I haven’t thought much about Isaac’s hand lately. His difference is not like cerebral palsy. At the moment, it hardly affects him at all, and we’ve had the luxury of forgetting about it. Isaac is a smiley little guy who loves sitting in his bumbo, watching the big kids make silly faces at him or splash each other in the baby pool. It’s summertime, so we’re busy riding bikes and drawing with chalk and getting sweaty in the Florida heat.
But then last week Sky pointed out Isaac’s hand for the first time. “Mommy!” she said suddenly. “I’ve noticed Isaac has little fingers on this hand,” she said, holding it up to me. “My middle finger is my longest, but for Isaac it’s the smallest,” she went on. “I’ve also noticed he has ear wax!” she added in an equally excited voice. I took a deep breath, but before I could gather up the words I wanted to say, she was off and running again.

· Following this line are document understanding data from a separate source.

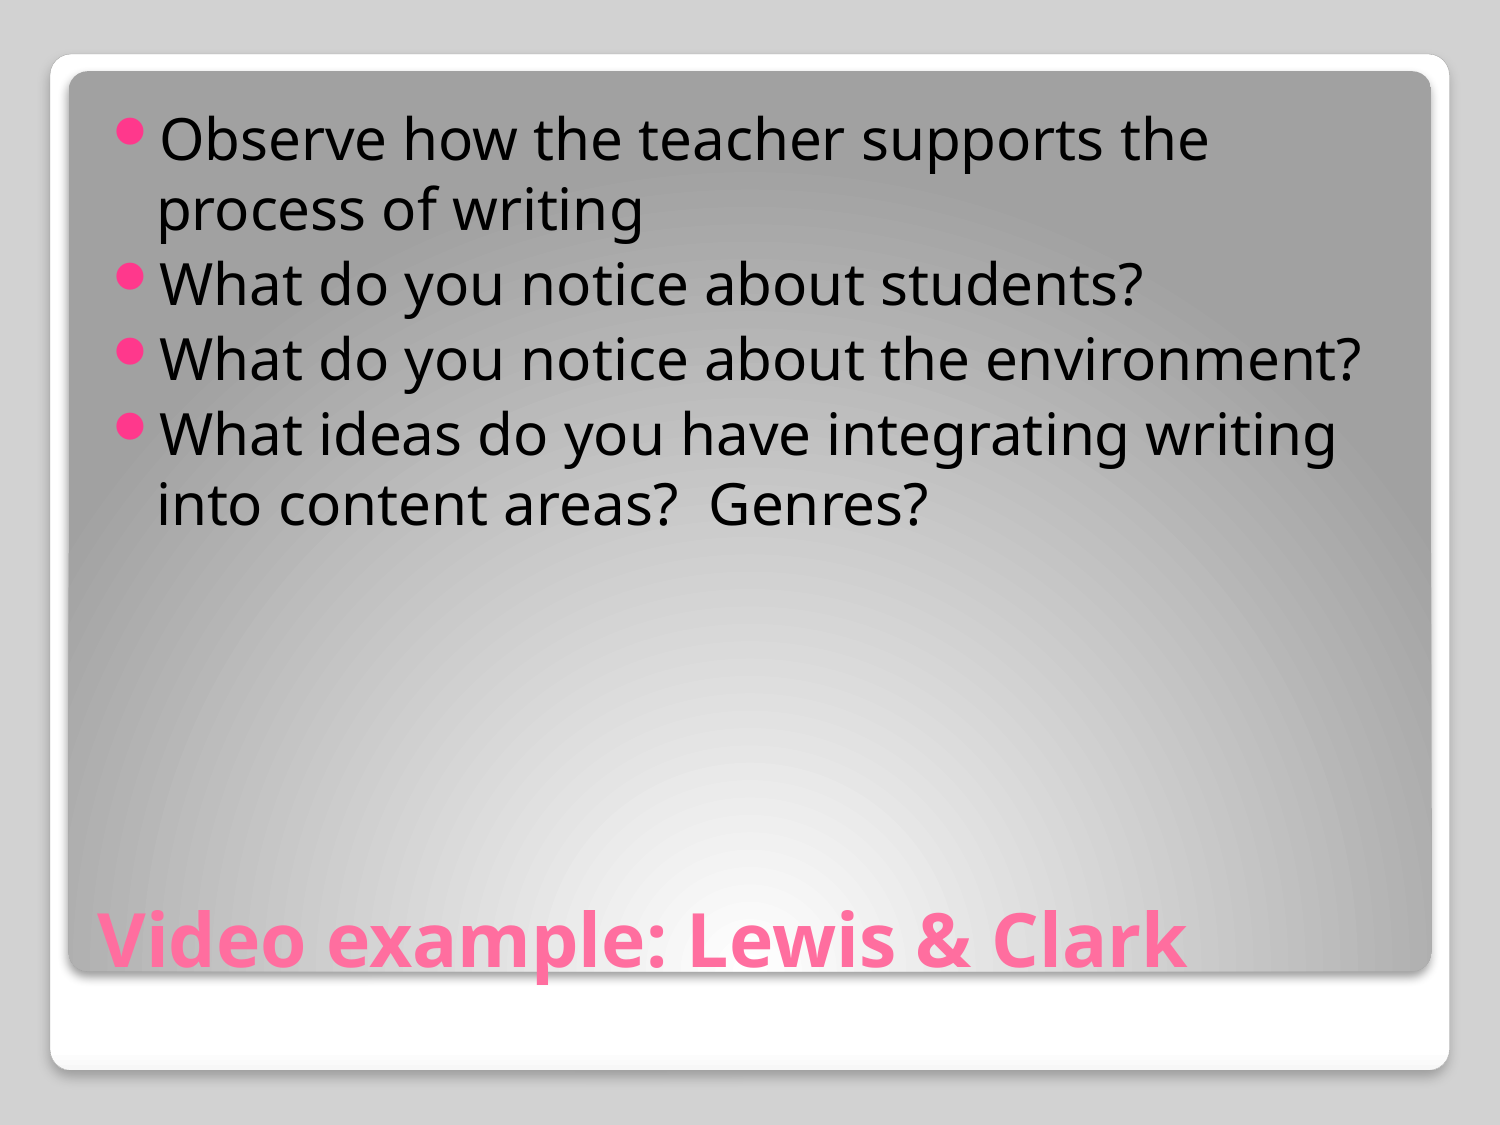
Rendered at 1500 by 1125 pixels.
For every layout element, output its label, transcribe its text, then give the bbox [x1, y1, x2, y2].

list Observe how the teacher supports the process of writing What do you notice about students? What do you notice about the environment? What ideas do you have integrating writing into content areas? Genres? [82, 86, 1425, 774]
title Video example: Lewis & Clark [82, 817, 1425, 990]
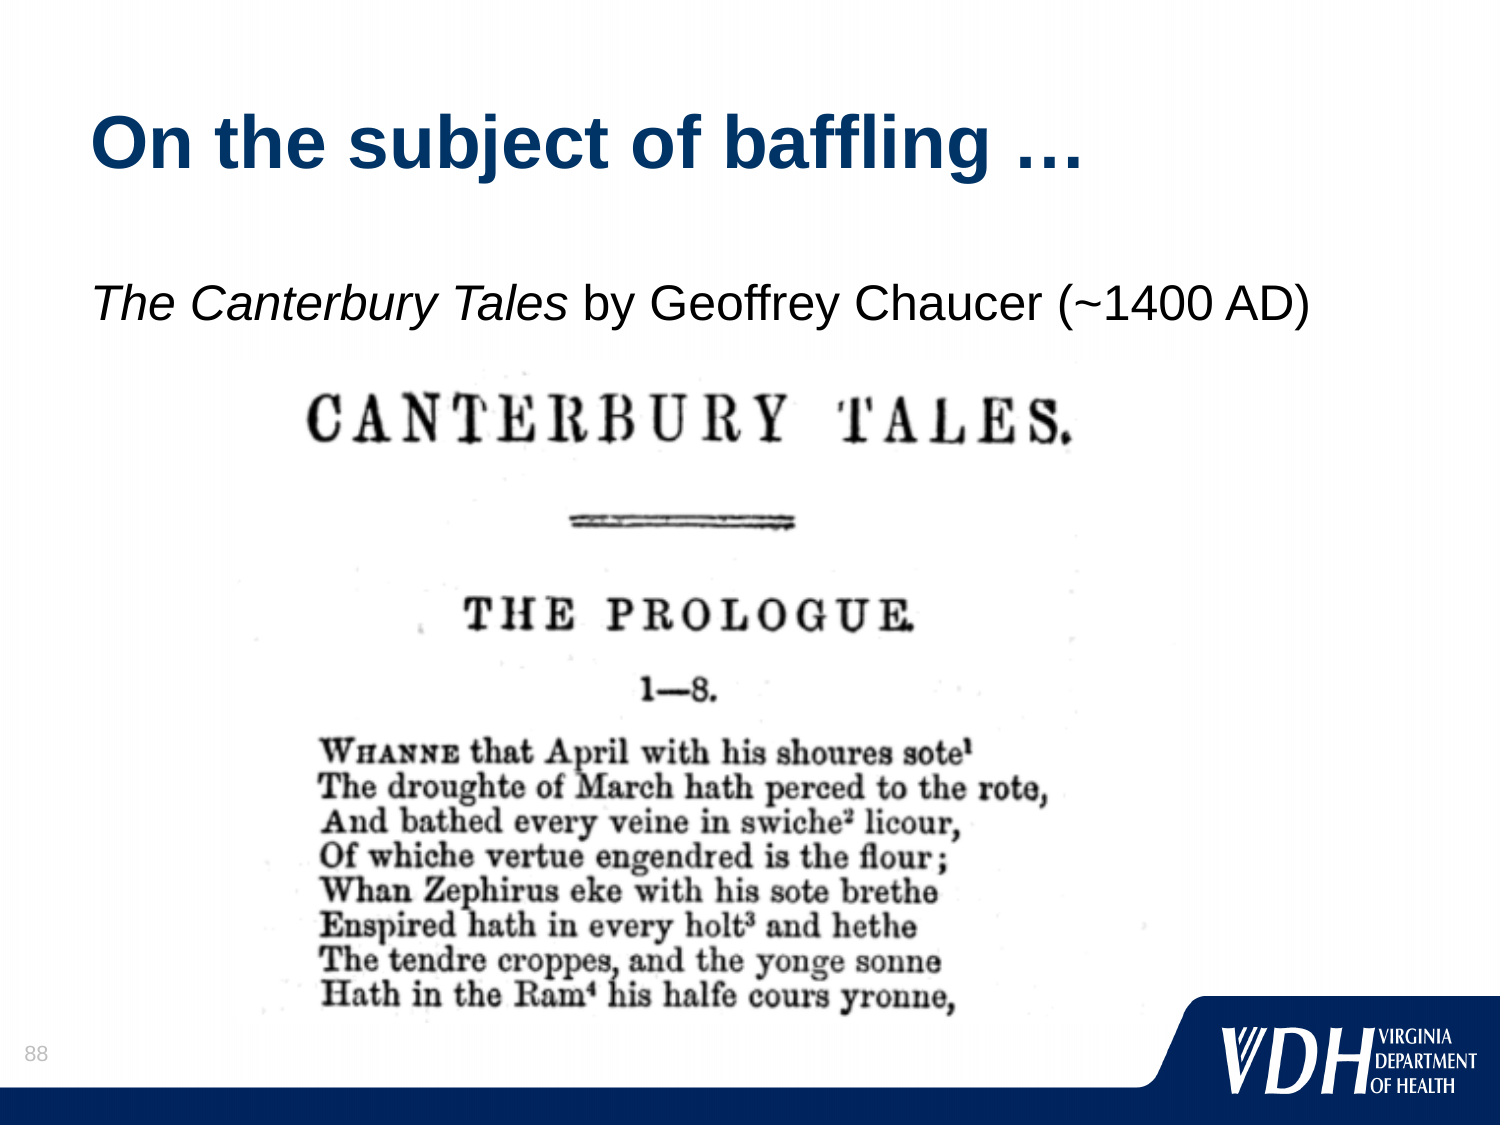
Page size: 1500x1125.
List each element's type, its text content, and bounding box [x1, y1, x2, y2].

slide_number 88 [9, 1025, 104, 1080]
title On the subject of baffling … [75, 45, 1425, 233]
list The Canterbury Tales by Geoffrey Chaucer (~1400 AD) [75, 262, 1425, 1050]
picture [0, 0, 1500, 1125]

A couple months ago Adam and I both felt like we were fixating on Isaac’s hand and worrying too much about his future. We made a conscious decision to stop stressing over it and just enjoy our happy baby, and what a relief that’s been. But now, God is quietly, gently drawing our minds back to Isaac’s hand. We have appointments with several specialists lined up for this month and we know it’s time to give it our full attention again. It’s intimidating to think about hospitals and x-rays and doctors. Seeing Isaac stretched and measured under bright lights will make his difference real again. But I’m thankful for God’s reminder to us—in his perfect timing as always—that sometimes what’s hardest for our kids just might shape their character in the best possible way.